= Goal of the exercise =
Continue the account of repairing dkms-fuse below, beginning after its last sentence.

= Selected excerpt =
━━━━━━━━━━

Unbreaking dkms-fuse

1 February 2009

After a hugger-mugger of up-dates to my Linux installation, I found myself unable to access the Windows NTFS partition on my computer while running Linux.

I had been using the NTFS-3G driver to support such access. NTFS-3G, in turn, uses the fuse file-system API to support such access. Red Hat doesn't support fuse with their kernels, and I don't want to manually rebuild support for it, nor to wait on someone else to do so, whenever Red Hat releases a new kernel, so I support fuse by way of dkms. Thus, to access the Windows NTFS partition, I was using packages

Anyway, when I would try to mount the Windows NTFS partition, I would get a message that /lib/modules/2.6.18-xx.el5/extra/fuse.ko did not exist. There was actually a directory entry for it, but that entry was a redirection to a non-existent file.

━━━━━━━━━━

= Data supplied =
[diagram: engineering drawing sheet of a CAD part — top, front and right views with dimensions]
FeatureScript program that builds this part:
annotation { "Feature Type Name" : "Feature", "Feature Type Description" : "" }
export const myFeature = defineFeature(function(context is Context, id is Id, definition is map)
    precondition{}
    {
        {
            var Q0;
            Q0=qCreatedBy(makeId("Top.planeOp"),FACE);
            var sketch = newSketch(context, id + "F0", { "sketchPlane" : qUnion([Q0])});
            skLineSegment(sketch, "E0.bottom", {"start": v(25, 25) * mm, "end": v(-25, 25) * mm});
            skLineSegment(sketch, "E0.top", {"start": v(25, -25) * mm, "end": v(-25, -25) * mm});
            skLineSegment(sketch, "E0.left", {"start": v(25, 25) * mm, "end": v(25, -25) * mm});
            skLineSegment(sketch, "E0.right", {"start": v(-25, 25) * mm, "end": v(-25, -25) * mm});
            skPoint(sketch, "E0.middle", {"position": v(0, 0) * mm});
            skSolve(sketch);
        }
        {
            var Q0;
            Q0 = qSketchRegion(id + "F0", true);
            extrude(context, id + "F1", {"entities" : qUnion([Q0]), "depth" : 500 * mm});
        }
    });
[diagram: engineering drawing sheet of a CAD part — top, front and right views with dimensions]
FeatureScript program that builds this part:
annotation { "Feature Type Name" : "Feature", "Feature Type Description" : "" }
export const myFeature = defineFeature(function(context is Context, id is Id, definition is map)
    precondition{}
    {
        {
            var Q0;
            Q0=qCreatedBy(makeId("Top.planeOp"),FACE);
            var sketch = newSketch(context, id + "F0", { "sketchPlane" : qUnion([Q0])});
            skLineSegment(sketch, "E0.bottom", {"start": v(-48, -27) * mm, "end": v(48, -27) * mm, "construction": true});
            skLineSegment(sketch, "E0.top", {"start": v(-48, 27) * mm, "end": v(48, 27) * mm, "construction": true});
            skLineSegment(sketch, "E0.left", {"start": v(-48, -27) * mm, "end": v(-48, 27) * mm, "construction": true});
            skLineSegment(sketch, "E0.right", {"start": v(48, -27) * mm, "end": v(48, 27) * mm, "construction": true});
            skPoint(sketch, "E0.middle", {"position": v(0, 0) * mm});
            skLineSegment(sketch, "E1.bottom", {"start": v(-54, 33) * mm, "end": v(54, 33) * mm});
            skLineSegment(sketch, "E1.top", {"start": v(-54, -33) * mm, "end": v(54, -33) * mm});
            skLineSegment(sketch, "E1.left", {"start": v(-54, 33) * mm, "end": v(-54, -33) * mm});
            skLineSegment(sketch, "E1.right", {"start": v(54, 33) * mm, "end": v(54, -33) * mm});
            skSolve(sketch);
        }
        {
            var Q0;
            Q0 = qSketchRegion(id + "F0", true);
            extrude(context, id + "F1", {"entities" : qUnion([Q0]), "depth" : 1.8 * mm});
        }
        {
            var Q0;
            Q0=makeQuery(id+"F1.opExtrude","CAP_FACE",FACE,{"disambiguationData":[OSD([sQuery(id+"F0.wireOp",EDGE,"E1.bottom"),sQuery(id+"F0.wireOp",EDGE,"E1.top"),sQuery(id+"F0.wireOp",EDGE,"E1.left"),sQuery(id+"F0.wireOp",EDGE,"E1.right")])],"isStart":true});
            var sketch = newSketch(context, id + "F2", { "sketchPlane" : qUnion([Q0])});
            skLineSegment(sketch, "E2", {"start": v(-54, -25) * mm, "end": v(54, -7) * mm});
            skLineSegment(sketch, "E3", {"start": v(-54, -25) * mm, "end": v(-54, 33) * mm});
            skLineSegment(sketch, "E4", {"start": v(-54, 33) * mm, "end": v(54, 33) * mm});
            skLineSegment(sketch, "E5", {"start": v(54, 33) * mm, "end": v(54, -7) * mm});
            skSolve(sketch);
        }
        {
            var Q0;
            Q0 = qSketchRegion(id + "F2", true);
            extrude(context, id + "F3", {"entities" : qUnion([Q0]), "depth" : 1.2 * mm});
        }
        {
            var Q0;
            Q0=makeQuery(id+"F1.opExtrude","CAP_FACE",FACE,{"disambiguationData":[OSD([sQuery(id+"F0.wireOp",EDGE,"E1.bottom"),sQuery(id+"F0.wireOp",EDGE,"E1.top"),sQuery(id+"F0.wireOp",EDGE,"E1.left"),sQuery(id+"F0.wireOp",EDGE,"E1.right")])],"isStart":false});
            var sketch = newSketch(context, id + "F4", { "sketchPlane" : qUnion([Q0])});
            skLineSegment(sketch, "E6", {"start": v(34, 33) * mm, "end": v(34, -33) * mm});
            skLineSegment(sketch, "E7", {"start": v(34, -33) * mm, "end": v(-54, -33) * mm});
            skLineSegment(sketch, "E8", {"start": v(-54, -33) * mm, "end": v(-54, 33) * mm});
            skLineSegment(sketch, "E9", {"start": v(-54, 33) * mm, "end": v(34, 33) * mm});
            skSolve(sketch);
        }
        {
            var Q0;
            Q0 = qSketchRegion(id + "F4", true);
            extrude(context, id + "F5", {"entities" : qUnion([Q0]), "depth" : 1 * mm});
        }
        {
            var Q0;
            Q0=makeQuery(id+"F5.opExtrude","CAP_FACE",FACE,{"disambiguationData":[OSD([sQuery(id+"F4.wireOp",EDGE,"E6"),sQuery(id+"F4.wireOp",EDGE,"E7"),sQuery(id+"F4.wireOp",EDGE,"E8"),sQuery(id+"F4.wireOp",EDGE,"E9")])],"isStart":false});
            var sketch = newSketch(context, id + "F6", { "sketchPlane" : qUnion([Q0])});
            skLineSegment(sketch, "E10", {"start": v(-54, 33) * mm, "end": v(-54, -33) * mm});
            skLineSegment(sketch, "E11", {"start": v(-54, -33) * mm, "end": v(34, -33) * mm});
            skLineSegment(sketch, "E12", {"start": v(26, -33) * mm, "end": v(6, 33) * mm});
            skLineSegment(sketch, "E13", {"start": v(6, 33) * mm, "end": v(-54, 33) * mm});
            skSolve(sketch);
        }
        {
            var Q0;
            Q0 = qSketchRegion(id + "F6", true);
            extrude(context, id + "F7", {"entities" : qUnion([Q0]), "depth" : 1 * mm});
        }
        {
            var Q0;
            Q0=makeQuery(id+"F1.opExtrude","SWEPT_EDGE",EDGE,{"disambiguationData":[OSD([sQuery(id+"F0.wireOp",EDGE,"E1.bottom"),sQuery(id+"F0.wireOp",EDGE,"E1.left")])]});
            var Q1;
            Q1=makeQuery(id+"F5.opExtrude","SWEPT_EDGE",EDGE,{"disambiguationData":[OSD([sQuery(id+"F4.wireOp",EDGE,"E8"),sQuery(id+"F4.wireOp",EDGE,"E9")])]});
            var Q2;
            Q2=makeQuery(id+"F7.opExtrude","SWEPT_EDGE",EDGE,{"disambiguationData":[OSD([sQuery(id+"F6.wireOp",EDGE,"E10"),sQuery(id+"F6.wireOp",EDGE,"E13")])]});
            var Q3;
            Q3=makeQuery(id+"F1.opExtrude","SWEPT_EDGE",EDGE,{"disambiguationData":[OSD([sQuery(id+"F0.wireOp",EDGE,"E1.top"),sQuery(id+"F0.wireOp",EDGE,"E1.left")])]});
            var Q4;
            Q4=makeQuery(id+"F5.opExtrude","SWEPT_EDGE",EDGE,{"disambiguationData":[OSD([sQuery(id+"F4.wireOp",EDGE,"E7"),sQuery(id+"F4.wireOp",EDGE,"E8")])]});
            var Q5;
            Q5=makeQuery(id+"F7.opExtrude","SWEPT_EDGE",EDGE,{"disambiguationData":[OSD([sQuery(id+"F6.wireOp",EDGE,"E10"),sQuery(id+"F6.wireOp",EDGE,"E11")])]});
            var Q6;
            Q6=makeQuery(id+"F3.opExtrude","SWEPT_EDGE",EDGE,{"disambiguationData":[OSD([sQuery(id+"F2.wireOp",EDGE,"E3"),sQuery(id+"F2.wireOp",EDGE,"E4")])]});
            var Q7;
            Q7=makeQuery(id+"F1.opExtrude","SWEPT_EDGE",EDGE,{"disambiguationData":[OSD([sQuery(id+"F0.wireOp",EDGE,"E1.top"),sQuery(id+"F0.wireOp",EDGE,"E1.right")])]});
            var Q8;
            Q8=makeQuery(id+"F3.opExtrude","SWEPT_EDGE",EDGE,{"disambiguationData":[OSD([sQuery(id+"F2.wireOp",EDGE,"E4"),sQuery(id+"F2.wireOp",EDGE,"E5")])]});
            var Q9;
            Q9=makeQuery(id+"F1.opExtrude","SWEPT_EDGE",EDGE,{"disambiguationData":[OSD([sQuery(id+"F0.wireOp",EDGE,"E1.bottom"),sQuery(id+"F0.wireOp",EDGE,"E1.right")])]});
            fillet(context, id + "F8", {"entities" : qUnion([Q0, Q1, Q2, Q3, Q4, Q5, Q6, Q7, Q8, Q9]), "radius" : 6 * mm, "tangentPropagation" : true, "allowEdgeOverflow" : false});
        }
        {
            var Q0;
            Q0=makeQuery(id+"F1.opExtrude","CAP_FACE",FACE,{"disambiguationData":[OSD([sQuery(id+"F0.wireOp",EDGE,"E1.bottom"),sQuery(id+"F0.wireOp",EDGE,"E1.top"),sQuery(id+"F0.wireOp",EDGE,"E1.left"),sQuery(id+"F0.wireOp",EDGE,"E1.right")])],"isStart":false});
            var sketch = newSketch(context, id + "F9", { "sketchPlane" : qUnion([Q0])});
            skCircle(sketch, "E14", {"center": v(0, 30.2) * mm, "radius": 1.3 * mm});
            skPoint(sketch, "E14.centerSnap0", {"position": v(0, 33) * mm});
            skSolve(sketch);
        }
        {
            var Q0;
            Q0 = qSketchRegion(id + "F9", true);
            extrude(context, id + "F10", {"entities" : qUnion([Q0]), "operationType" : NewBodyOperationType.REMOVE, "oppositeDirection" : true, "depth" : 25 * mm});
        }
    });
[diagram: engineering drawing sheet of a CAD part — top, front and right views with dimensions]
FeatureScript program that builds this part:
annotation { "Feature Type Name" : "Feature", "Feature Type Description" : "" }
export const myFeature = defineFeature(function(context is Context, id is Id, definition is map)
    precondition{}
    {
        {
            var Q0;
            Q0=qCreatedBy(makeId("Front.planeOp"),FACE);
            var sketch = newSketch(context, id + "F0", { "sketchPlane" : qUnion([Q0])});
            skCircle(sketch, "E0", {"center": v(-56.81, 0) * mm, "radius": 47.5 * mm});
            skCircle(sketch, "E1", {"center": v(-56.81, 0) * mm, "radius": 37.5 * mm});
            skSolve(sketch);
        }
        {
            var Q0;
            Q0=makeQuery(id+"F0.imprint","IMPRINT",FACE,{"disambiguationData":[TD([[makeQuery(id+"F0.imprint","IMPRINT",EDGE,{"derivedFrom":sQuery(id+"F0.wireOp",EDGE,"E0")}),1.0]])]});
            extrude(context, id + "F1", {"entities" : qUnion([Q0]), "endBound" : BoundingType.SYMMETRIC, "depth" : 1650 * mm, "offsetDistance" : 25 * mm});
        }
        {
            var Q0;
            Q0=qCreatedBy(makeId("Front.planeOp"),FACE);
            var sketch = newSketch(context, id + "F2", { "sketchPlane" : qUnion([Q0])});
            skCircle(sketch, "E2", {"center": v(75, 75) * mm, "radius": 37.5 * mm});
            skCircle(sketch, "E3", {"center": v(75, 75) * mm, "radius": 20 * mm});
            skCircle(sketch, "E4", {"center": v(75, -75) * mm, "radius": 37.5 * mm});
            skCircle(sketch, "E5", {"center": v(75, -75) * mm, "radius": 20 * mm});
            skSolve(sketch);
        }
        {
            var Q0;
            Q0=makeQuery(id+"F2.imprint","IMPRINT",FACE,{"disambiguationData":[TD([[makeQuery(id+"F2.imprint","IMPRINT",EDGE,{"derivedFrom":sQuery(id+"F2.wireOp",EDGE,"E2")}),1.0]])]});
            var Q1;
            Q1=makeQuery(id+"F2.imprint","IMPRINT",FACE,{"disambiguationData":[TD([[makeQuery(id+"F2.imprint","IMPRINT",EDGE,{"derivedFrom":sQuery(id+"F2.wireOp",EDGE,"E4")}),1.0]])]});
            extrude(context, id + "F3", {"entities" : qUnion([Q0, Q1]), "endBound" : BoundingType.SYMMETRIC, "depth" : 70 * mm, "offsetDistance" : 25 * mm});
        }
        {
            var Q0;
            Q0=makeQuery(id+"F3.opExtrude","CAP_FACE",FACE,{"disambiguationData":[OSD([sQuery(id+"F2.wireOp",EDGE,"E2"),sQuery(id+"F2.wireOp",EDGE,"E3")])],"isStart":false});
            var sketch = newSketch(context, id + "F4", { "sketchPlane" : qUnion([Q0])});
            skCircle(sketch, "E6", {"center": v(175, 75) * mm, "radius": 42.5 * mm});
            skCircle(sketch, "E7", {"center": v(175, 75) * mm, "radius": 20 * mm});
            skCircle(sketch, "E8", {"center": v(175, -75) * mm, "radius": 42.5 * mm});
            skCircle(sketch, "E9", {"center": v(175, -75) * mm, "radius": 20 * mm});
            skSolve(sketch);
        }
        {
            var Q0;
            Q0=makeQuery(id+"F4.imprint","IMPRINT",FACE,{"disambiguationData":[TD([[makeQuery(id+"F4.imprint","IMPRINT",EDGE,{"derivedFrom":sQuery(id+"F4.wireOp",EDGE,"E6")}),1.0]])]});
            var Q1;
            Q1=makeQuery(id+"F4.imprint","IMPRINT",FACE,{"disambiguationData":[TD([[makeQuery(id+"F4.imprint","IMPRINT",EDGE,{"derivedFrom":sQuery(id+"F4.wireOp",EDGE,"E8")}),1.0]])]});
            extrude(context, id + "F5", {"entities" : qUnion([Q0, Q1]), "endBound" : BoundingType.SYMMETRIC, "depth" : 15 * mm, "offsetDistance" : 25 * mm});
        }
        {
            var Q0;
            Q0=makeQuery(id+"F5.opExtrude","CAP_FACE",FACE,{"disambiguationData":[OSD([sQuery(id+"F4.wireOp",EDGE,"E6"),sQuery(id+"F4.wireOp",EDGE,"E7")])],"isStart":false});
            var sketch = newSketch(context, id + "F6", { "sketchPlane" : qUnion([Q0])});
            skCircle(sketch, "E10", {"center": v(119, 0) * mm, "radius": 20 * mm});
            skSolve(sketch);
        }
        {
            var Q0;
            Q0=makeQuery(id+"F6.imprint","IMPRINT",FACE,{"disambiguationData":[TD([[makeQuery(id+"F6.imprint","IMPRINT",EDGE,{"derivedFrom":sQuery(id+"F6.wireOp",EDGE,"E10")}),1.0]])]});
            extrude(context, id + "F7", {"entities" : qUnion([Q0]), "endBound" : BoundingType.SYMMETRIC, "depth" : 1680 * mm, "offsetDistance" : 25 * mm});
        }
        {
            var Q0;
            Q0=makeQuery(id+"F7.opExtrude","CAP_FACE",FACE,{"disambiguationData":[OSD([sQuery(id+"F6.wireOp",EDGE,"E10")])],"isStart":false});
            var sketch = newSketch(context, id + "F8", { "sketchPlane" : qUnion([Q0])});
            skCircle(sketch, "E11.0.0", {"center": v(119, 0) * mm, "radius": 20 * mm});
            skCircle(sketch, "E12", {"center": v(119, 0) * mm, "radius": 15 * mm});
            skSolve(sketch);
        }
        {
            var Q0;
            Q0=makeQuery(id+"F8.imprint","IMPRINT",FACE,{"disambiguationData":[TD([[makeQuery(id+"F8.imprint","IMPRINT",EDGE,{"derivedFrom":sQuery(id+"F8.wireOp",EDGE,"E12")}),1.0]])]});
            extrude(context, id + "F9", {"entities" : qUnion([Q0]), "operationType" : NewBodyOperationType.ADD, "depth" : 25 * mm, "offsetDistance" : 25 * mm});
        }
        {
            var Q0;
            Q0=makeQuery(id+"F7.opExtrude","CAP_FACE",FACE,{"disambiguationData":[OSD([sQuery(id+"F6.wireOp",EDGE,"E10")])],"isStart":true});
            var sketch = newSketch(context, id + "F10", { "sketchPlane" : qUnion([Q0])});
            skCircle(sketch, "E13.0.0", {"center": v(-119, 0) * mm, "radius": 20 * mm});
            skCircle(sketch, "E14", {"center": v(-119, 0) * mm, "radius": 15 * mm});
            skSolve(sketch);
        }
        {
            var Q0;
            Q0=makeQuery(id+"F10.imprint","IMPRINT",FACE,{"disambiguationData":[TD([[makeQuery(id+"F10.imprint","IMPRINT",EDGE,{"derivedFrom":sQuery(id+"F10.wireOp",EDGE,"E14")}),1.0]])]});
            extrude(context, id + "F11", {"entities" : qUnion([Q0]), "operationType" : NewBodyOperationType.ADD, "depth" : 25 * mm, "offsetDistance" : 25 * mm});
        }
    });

━━━━━━━━━━

= Written reply =
As it turned-out, something had gone wrong with my up-dating from RHEL 5.2 to RHEL 5.3, and not only did I not have the most recent versions of the kernels installed, but there was a version mis-match between the kernel to which I was booting and the associated -devel[opment] package. dkms was thus unable to automatically rebuild the fuse file-system interface.

I installed the most recent versions of the kernel and their associated -devel packages, rebooted the system, uninstalled and then reïnstalled fuse-x.x.x-x.elx.rf.i386.rpm, dkms-fuse-x.x.x-x.nodist.rf.noarch.rpm, and fuse-ntfs-3g-x.xxxx-x.elx.rf.i386.rpm. (I doubt that I needed to uninstall and reïnstall fuse-x.x.x-x.elx.rf.i386.rpm and fuse-ntfs-3g-x.xxxx-x.elx.rf.i386.rpm, but I didn't and don't want to bother puzzling that out.) I was then again able to access the Windows NTFS partition.